COMPLETE THE FOLLOWING:
1 > In the music production history text, what stored the barrel organ's melody starting in the early 20th century?
2 > Please carry the music production history text forward from its final sentence.

TEXT SECTION:
§ §

Music production history and the path to our modern way of recording is characterized by many technological innovations. Be it the development of new storage media or the emergence of multi-track recorders and computers – the craft evolved constantly. Much to the delight of sound engineers and music enthusiasts, this rapid development led to ever better audio quality, but also to an increasingly complex production process.

With the widespread availability of affordable homerecording equipment, this trend has reverted back to a simpler approach. Thanks to modern technology, the sound quality of affordable recording equipment got very close to expensive top-level gear. To get some insight of the origin of your favorite hard- and software, I will summarize the music production history in short, concise paragraphs. I will not go into deepter detail on the individual historical events, but instead link to relevant, external articles.

1. The beginning (18th to mid-20th century)

The ability to record and reproduce sounds has always been a desire that many great thinkers pursued and that has shapes music production history. However, this endeavor did not really gain momentum until the end of the 19th century.

1.1 The barrel organ

Music production history begins with the appearance of the barrel organ at the beginning of the 18th century. Although the barrel organ is a musical instrument, it has, in contrast to other instruments, a predefined tone sequence which was initially “stored” on a barrel equipped with metal pins and staples. Later, at the beginning of the 20th century, a punched tape was used to store the melody instead.

§ §

DATA PROVIDED:
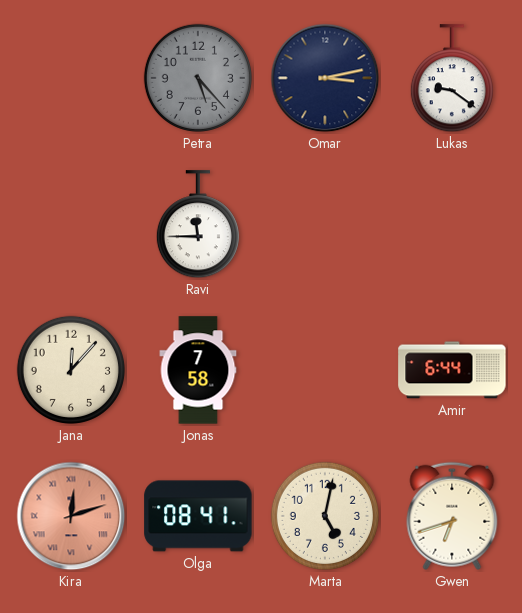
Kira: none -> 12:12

§ §

OUTPUTS IN ORDER:
1 > A punched tape.

2 >
1.2 The phonograph

The first milestone was the invention of the phonograph by Thomas Alva Edison at the end of the 19th century (1877). A needle attached to a sound horn recorded the sound to a cilynder that was coated with tin foil, wax, or metal. The stored sound could then be played back by also using a needle attached to a sound horn.

1.3 The gramophone and the gramophone record

The first gramophone records, already developed in 1884, were made out of metal but quickly vanished from the market due to their complex production process. With the invention of the gramphone by Emil Berliner in 1887, the real triumph of the gramophone-record started. It lasted into the 80s of the 20th century, and is currently undergoing a small revival in the form of vinyl records.

This technology also used a needle attached to a horn to record sound. This needle was guided over a wax plate instead of a cylinder and the resulting groove was etched into a zinc-disc. Later, the zinc-disc was replaced by the shellac-disc, which remained the industry standard until the introduction of the vinyl record at the end of the 1930s.

1.4 The audio tape

In the late 1890s the audio tape was developed as an alternative carrier medium for sound recordings. Early machines recorded to a magnetic steel-tape which later was replaced by synthetic tape. Tape machines ar still in use in recording studios or in performances of contemorary electronic music.

1.5 The microphone

With the development and the widespread distribution of the telephone in the early 20th century, the Bell Telephone Laboratorys also developed a recording technique, which replaced the acustical-mechanical method (horn – needle – carrier medium) and influenced the history of music production permanently: the microphone. Starting with the carbon-microphone, more and even better principles of sound conversion got developed. This resulted in today’s dynamic-, electret-, condenser-, ribbon– and piezoelectric-microphone.

1.6 The loudspeaker

At approximately the same time the horn, which was used to play back the recorded sound, was gradually replaced by the electrodynamic loudspeaker. Nowadays various ather loutspeaker designs are in use alongside the electrodynamic loudspeaker. The development of microphone and loudspeaker and the success of the vinyl records, which had better signal to noise ratio and a longer life span, dramatically improved the sound quality of audio recordings.

2. It’s getting interesting (1950s, 60s and 70s)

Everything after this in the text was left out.